_Data for the task_.

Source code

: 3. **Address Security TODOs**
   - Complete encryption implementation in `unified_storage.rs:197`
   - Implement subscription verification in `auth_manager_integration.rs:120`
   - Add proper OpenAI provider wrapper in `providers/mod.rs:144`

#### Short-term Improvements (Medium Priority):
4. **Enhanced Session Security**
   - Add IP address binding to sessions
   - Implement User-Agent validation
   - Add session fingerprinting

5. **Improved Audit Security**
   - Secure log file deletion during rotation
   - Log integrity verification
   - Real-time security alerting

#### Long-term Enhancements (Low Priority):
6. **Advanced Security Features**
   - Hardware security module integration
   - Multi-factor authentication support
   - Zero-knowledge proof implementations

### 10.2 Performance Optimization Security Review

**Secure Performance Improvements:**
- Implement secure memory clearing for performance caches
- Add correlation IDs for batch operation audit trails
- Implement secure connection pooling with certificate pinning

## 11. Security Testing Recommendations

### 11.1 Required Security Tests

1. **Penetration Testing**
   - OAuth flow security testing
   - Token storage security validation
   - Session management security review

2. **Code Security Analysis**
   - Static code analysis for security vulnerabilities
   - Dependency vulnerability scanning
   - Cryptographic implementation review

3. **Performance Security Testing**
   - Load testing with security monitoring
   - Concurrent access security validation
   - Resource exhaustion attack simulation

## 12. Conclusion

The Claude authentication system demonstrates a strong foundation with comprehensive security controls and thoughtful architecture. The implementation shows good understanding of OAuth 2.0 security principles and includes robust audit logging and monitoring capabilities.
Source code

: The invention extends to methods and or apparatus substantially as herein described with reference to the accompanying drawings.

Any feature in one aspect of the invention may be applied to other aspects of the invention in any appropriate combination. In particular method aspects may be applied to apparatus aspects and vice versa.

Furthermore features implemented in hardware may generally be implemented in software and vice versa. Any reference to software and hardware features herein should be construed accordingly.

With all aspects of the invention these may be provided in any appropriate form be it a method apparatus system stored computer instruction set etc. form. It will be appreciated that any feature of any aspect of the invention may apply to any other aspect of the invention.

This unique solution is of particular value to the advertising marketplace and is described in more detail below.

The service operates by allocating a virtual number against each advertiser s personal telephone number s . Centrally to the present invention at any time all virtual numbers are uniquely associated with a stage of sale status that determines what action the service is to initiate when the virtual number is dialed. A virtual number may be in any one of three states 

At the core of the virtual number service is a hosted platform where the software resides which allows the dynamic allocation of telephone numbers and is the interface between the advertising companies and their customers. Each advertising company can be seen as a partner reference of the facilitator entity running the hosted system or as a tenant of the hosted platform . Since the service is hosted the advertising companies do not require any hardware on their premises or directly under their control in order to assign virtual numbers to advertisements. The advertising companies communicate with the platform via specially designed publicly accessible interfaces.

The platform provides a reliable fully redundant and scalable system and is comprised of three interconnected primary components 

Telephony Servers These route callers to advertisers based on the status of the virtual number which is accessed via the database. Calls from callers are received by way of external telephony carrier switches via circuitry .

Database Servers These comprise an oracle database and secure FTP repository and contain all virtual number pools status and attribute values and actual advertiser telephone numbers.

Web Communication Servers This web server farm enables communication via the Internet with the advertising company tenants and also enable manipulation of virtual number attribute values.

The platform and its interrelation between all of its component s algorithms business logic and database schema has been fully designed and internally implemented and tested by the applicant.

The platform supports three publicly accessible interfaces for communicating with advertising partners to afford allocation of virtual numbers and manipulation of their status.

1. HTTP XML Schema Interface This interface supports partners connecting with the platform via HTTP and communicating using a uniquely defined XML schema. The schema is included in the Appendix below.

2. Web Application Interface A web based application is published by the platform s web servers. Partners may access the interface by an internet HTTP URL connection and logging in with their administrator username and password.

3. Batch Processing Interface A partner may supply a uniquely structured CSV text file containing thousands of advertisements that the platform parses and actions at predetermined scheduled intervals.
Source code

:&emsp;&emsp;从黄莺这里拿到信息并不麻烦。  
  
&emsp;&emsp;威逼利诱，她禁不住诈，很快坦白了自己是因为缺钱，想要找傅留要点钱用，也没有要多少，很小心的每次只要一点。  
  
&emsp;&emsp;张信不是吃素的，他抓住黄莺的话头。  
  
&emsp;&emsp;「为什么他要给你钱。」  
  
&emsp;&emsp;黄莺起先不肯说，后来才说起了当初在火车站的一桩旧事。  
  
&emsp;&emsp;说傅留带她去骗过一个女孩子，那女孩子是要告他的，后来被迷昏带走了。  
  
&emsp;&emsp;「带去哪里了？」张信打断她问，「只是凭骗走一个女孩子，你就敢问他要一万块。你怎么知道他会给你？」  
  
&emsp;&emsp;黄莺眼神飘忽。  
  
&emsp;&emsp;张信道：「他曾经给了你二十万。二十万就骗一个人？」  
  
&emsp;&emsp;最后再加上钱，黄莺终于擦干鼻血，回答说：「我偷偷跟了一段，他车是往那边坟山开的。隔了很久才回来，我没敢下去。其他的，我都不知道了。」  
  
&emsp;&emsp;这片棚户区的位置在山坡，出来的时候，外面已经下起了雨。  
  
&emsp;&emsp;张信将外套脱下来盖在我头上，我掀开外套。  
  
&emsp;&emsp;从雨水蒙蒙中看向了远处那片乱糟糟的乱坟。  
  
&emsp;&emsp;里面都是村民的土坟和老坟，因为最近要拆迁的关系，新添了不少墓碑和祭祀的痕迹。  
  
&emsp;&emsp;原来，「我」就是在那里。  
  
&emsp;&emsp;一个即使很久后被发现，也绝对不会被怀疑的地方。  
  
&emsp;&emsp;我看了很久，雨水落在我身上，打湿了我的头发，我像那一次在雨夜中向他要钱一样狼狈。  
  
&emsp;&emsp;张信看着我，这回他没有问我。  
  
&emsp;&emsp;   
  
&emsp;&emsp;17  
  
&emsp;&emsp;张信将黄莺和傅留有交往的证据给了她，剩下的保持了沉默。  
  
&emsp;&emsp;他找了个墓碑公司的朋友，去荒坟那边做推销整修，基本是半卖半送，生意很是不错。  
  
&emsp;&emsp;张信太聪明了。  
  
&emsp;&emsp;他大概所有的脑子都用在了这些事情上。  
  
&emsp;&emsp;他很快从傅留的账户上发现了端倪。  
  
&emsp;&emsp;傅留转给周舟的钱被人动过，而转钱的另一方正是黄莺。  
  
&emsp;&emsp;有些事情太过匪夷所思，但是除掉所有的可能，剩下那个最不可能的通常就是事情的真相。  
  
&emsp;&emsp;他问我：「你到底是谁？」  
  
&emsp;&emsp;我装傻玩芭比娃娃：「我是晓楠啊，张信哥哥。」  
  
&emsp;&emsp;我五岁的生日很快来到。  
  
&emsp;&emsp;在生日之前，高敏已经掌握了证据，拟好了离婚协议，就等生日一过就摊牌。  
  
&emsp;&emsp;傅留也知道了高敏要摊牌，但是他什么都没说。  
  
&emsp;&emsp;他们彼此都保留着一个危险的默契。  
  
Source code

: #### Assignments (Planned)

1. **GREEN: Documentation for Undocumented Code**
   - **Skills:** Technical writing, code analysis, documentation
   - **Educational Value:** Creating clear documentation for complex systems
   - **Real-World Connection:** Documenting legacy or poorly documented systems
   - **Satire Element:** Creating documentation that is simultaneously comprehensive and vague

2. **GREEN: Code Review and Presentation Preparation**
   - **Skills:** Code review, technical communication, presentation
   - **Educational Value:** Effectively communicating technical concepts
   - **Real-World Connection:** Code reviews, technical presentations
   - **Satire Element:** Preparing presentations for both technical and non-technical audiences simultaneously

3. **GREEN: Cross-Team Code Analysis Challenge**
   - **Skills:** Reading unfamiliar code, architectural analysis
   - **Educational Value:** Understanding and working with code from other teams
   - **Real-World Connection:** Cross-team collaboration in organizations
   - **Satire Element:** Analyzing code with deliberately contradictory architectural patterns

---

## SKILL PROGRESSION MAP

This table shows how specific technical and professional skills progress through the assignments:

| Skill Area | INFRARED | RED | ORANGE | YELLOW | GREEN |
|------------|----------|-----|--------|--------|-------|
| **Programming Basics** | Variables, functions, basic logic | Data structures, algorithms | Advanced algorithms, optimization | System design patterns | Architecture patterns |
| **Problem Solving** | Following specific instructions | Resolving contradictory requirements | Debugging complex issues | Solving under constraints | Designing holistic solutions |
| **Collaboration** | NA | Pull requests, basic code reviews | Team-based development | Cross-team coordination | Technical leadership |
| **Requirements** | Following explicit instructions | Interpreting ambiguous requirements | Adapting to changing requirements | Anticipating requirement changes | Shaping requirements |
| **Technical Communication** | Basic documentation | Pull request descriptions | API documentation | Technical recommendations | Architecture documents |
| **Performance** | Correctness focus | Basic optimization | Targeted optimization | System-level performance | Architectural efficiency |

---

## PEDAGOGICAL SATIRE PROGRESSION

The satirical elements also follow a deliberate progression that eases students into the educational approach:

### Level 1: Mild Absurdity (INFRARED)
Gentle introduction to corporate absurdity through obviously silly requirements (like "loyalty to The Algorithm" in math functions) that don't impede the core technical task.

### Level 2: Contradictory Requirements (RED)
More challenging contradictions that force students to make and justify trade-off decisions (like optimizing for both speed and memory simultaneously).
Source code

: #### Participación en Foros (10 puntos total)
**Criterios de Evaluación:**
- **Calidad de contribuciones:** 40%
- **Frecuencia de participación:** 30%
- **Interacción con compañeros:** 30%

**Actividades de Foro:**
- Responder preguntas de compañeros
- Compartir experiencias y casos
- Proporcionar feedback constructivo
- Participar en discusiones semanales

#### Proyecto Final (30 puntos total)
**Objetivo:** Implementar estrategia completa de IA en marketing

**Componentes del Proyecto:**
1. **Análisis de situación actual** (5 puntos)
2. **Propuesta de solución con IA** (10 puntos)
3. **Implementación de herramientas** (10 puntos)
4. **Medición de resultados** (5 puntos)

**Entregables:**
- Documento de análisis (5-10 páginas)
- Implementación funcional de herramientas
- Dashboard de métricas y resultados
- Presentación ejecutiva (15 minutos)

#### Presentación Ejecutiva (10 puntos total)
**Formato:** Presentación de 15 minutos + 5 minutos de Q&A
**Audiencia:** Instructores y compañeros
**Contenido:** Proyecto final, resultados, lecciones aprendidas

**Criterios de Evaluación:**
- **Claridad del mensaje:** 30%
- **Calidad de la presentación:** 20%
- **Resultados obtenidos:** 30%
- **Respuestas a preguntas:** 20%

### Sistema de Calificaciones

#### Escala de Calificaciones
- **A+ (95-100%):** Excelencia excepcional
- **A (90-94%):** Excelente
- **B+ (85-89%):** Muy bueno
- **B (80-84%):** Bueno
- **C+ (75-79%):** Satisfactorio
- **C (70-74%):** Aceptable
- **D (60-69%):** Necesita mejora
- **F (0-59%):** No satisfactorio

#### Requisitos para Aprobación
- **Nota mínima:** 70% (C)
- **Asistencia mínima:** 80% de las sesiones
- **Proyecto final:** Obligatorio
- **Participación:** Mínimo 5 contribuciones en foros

_Instructions to follow_. Print the lines of the material starting with the one that contains "2. **GREEN: Code" and going on through the one that contains "- **Educational Value:** Effectively", reproducing them exactly.

_Reply_.
2. **GREEN: Code Review and Presentation Preparation**
   - **Skills:** Code review, technical communication, presentation
   - **Educational Value:** Effectively communicating technical concepts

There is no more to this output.